MGM was impressed with her performance in Lassie, and they signed her to a seven year contract where she would eventually play Velvet Brown in National Velvet, a film that would propel her to stardom at the ripe old age of 12.  She quickly earned a reputation as a skilled young actor before ending her adolescent roles with Little Women before traveling back to England to begin filming her first adult role.  She would eventually be hailed as a skilled dramatic actress, with roles in films being designed just for her.  She would eventually star in Cat on a Hot Tin Roof (which would win her a BAFTA), Celopatra, and would win her first Academy Award for BUtterfield 8 in 1960; Taylor would win her second Academy Award for her performance in

Who’s Afraid of Virginia Woolf? in 1966.

Taylor would eventually marry co-star Richard Burton, who played Cleopatra's lover, Marc Antony

Elizabeth Taylor loved more than just the stage, she was the owner of a number of very well-known and beautiful pieces of jewelery, including the 33 carat Krupp Diamond and the 69 Carat Taylor-Burton Diamond, both gifts from 5th and 6th husband Richard Burton, along with a pearl which had once belonged to Mary I of England.  She also designed jewels and launched three perfumes, devoted time and energy to her own AIDS foundation, the Elizabeth Taylor AIDS Foundation, which has raised approximately $50 million towards fighting the disease.
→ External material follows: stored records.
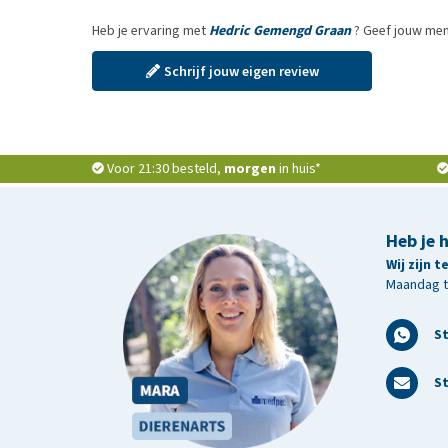
Heb je ervaring met
Hedric Gemengd Graan
? Geef jouw men
Schrijf jouw eigen review
Voor 21:30 besteld,
morgen
in huis*
Heb je 
Wij zijn 
Maandag t/
S
St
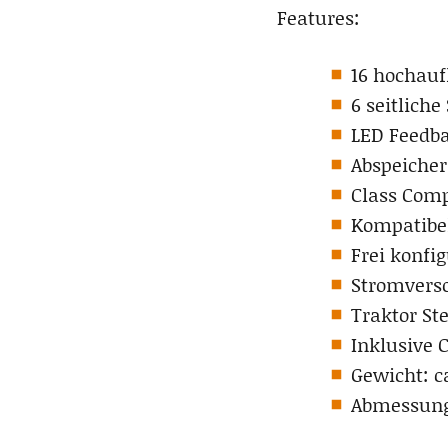
Features:
16 hochauf
6 seitliche
LED Feedba
Abspeicher
Class Comp
Kompatibel
Frei konfig
Stromvers
Traktor St
Inklusive 
Gewicht: c
Abmessunge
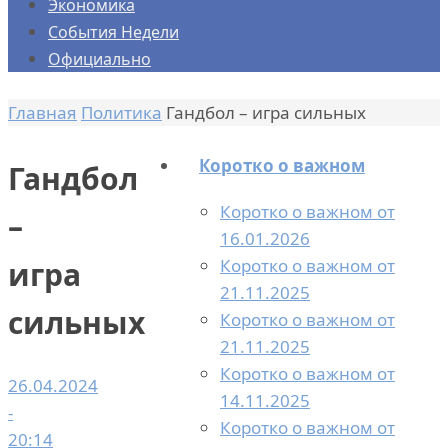
Экономика
События Недели
Официально
Главная
Политика
Гандбол – игра сильных
Коротко о важном
Гандбол
Коротко о важном от
–
16.01.2026
Коротко о важном от
игра
21.11.2025
сильных
Коротко о важном от
21.11.2025
Коротко о важном от
26.04.2024
14.11.2025
-
Коротко о важном от
20:14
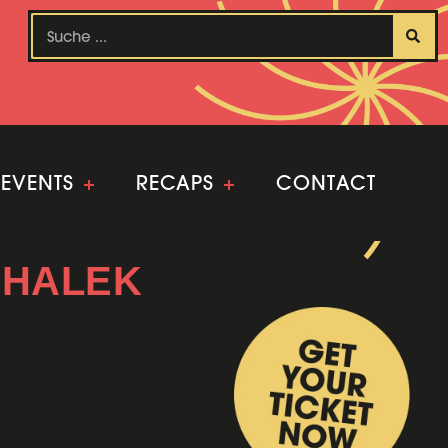
EVENTS
+
RECAPS
+
CONTACT
-HALEK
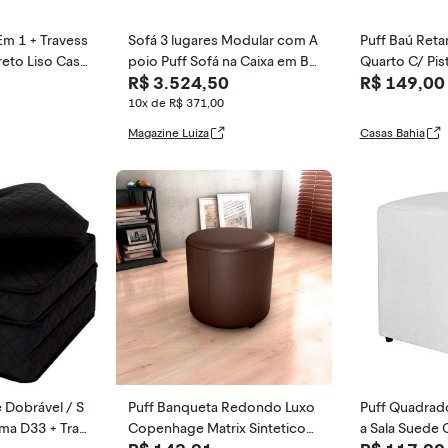
Em 1 + Travess
Sofá 3 lugares Modular com A
Puff Baú Retan
reto Liso Casa
poio Puff Sofá na Caixa em Bo
Quarto C/ Pis
R$ 3.524,50
R$ 149,00
ucle com 4 M
om
10x de R$ 371,00
Magazine Luiza
Casas Bahia
 Dobrável / S
Puff Banqueta Redondo Luxo
Puff Quadrad
ma D33 + Trav
Copenhage Matrix Sintetico
a Sala Suede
Likely the thing most notable with Taylor was her marriages and affairs.  Stereotypically Hollywood in her romantic affairs, Taylor ended more than just her own marriages, as she was linked to more than one married man who often divorced their previous spouse to be with her, only to be single a few years later.  She was married eight times to seven different men, divorced seven times and widowed once.  She divorced Richard Burton twice, and convinced an Iranian ambassador, whom she left Burton to be with, to divorce his own spouse so they could form a relationship, but an Iranian Shah convinced him to end his relationship with her before they could marry.

Elizabeth Taylor leaves behind four children, ten grandchildren, four great grandchildren, and a legacy as an actress of exceptional talent and beauty.  She will be missed.